TEXT:
Setting IMEX=1 tells the driver to use Import mode. In this state, the registry setting ImportMixedTypes=Text will be noticed. This forces mixed data to be converted into text. For this to work reliably, you may also have to modify the registry setting, TypeGuessRows=8. The ISAM driver by default looks at the first eight rows and from that sampling determines the datatype. If this eight row sampling is all numeric, then setting IMEX=1 will not convert the default datatype to Text; it will remain numeric.

As partially explained here

http://support.microsoft.com/kb/257819

ODBC/MS Jet scans first TypeGuessRows to determine field type

Here how Excel ODBC/MS Jet works

(TypeGuessRows=8 IMEX=1)

In your eight (8) scanned rows, if the column contains five (5) numeric values and three (3) text values, the provider returns five (5) numbers and three (3) null values.
In your eight (8) scanned rows, if the column contains three (3) numeric values and five (5) text values, the provider returns three (3) null values and five (5) text values.
In your eight (8) scanned rows, if the column contains four (4) numeric values and four (4) text values, the provider returns four (4) numbers and four (4) null values.
In your eight (8) scanned rows all of them less than 255 characters the provider will truncate all data to 255 characters
In your eight (8) scanned rows, if the column contains five (5) values with more length than 255 the provider will return more than 255 characters

What else can we do?

GIVEN DATA:

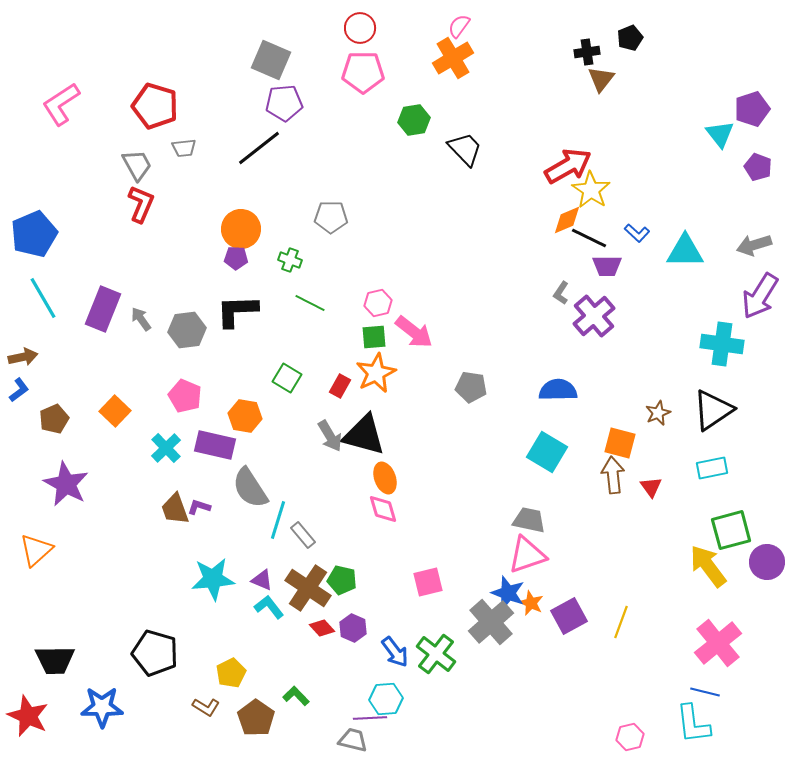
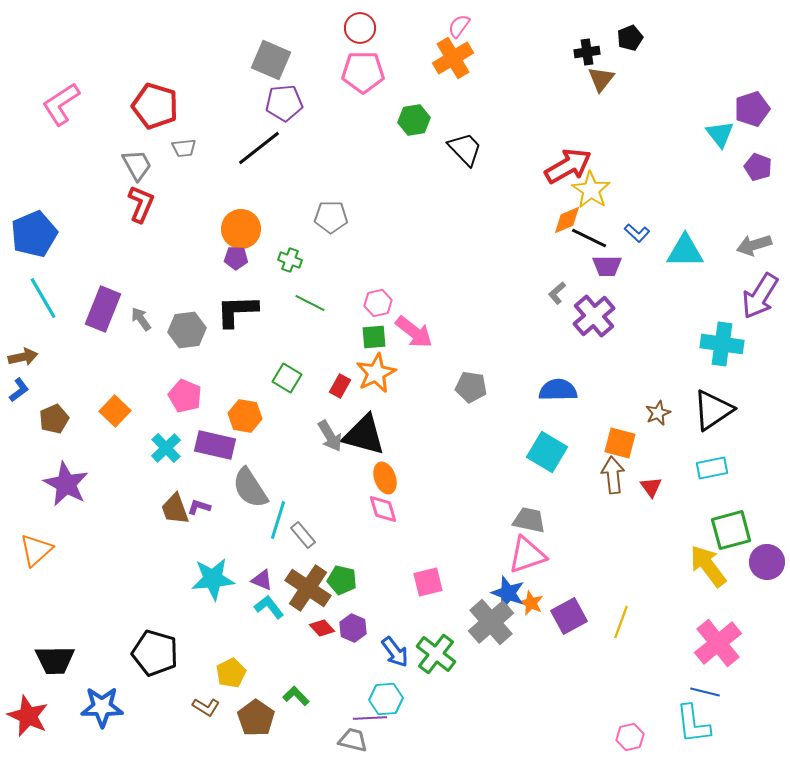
gray L-shape at (561, 293): moved 4 px left; rotated 15 degrees clockwise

DIRECTIVE 1: According to the Excel driver text, how many rows does the ISAM driver sample by default to determine a column's datatype?
DIRECTIVE 2: Print the passage of the Excel driver text that begins at the words "(TypeGuessRows=8 IMEX=1)" and ends after "(3) null values.".
DIRECTIVE 3: List every setting written in the form name=value that the Excel driver text mentions, each one once.

REPLY 1: The first eight rows.

REPLY 2:
(TypeGuessRows=8 IMEX=1)

In your eight (8) scanned rows, if the column contains five (5) numeric values and three (3) text values, the provider returns five (5) numbers and three (3) null values.

REPLY 3:
IMEX=1
ImportMixedTypes=Text
TypeGuessRows=8